* _Problem description_: Could you copy the stretch of the listing below from the line containing "Retour à la médiathèque" through the line containing "musculation d’Olivier Lafay. En", reproducing each line character for character?

* _Record set_:
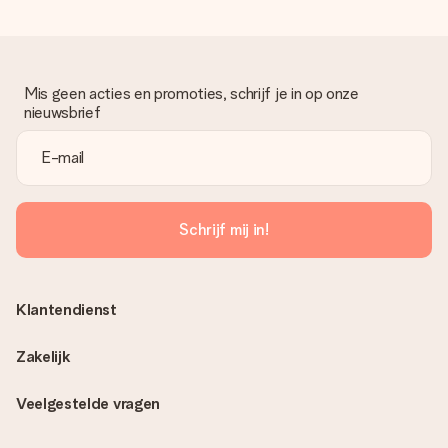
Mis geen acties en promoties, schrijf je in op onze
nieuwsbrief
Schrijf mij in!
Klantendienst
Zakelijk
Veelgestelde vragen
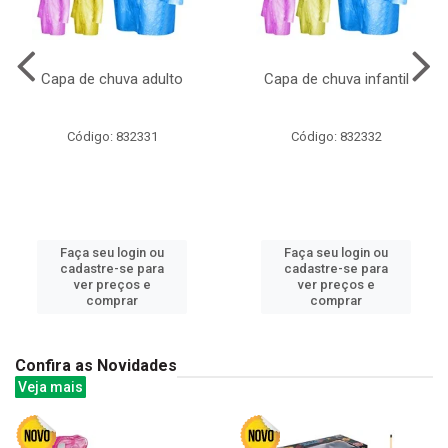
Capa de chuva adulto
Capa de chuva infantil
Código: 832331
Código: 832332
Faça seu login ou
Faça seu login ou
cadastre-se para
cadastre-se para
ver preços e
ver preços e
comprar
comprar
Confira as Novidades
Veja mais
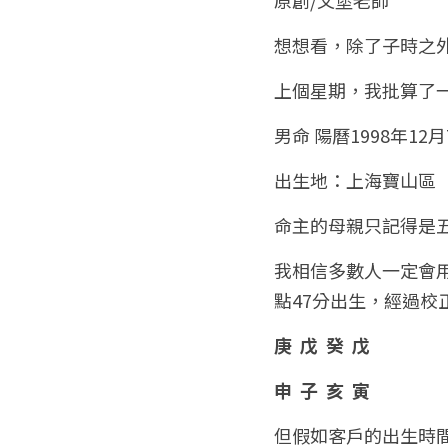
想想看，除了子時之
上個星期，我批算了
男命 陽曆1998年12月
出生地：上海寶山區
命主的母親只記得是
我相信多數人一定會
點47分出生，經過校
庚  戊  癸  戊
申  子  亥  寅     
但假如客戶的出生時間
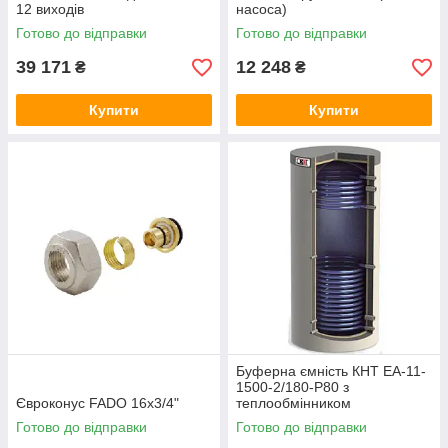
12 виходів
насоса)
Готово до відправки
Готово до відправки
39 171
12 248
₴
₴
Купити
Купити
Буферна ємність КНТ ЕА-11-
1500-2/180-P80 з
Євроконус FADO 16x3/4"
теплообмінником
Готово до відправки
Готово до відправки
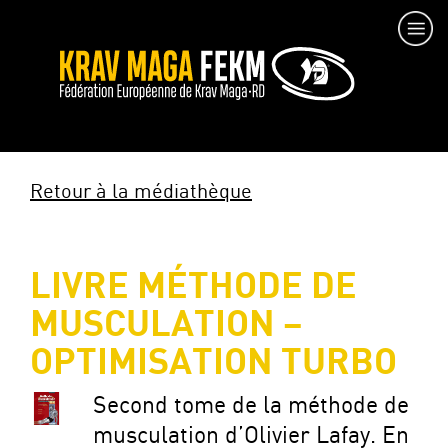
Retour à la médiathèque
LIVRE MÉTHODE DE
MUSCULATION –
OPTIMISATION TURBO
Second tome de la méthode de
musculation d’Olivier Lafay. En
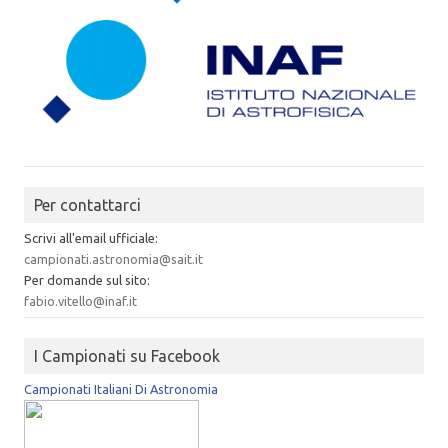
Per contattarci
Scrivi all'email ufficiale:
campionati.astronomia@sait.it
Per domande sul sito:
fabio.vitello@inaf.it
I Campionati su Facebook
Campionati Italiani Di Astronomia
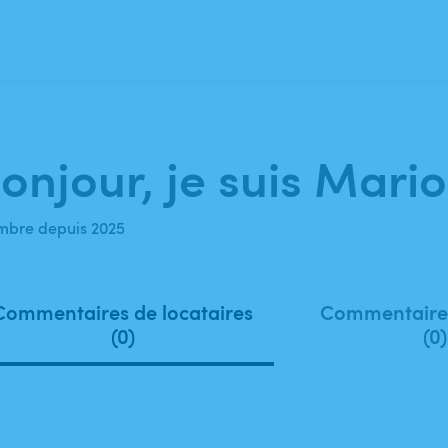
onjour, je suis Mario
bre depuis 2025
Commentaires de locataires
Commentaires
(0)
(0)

* _Written reply_:
Retour à la médiathèque
LIVRE MÉTHODE DE
MUSCULATION –
OPTIMISATION TURBO
Second tome de la méthode de
musculation d’Olivier Lafay. En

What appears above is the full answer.